His campaign manager, Corey Lewandowski, was charged with simple battery, accused of grabbing Breitbart News reporter Michelle Fields's arm after a press conference, an encounter that was captured on surveillance footage.

Unflattering photo a 'mistake'

And Trump was already under fire for comments about rival Ted Cruz's wife, which prompted new concerns about Trump's ability to appeal to female voters in the general election. He attempted to make amends on Saturday after a rally in the Milwaukee suburb of Racine.

Offstage, he expressed regret that he had retweeted an unflattering photo of Cruz's wife, Heidi, paired with a glamorous photo of his own wife, Melania, as part of a bitter feud between the two men.

"Yeah, it was a mistake," he told New York Times columnist Maureen Dowd. "If I had to do it again, I wouldn't have sent it."

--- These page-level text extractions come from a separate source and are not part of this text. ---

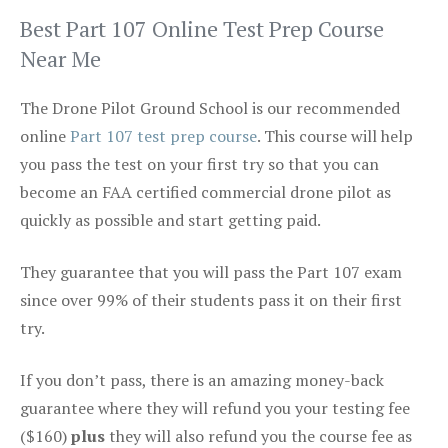
Best Part 107 Online Test Prep Course
Near Me
The Drone Pilot Ground School is our recommended
online
Part 107 test prep course
. This course will help
you pass the test on your first try so that you can
become an FAA certified commercial drone pilot as
quickly as possible and start getting paid.
They guarantee that you will pass the Part 107 exam
since over 99% of their students pass it on their first
try.
If you don’t pass, there is an amazing money-back
guarantee where they will refund you your testing fee
($160)
plus
they will also refund you the course fee as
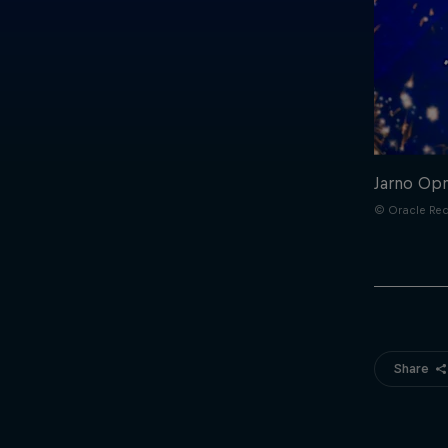
Jarno Opm
© Oracle Red
Share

One of his biggest missteps has been recent comments on abortion.

During a town-hall taping on Wednesday, Trump was asked whether abortions should be illegal and whether women should be punished for having them. His answer, "that there has to be some form of punishment," drew quick criticism and an unprecedented written reversal from the typically unapologetic candidate.

'Wisconsin nice'

"As soon as he stepped foot in Wisconsin the mask finally came off," Republican state Rep. Jim Steineke told the Associated Press. "Part of it is just the Wisconsin nice. We don't take too kindly to people who act the way Donald Trump acts."

Trump speaks during a Town Hall in Janesville, Wis., on March 29, 2016. According to a recent poll, Trump is now trailing Ted Cruz in the state by a 10-point margin. (Kamil Krzaczynski/Reuters)

Republican voter Linda Ruddy, a 48-year-old dental hygienist from Oshkosh, agreed.

"He's rude. He's arrogant. He's a loose cannon. He's insulting to women," Ruddy said.

A poll run by Marquette University Law School has shown Trump holding steady at around 30 per cent in Wisconsin, a level of support that gave him a lead in the state last month. But the latest survey released this week showed Cruz surging past the real estate mogul, topping him by 10 points.

A contested convention?

To win the nomination, a candidate must secure 50 per cent, plus one, of the 2,472 party delegates. If nobody gets a clear majority, July will see the party head into its first contested national convention since 1976.

In that case, all bets are off and anyone can win. Delegates are only beholden to their caucus or primary's choice of candidate on the first round of voting. After that, they're free to support whomever they choose, in as many rounds of voting as it takes.

That's what some establishment Republicans are hoping for. 

Mitt Romney has encouraged voters to force a contested convention to keep Trump from winning. Marco Rubio's campaign team has indicated it would be his best shot at securing the nomination. And, according to the Washington Post, party elites are already working on strategies to use a contested convention against Trump.

Current party rules requiring the nominee to have won a majority of delegates in at least eight states favour Trump and Cruz. But the rules can easily be changed by a committee at the convention. 

That means final victory can go to anyone — a trailing candidate, a candidate who dropped out or even someone who never ran at all. 

Still, Trump's team has maintained he can win Wisconsin. And even if he fails to secure the nomination, he could still be in the running for president. 

In an interview Friday, to be broadcast on Fox News Sunday, Trump was asked whether he'll consider running as an independent if he loses the Republican race.

He replied: "I'm going to have to see how I was treated."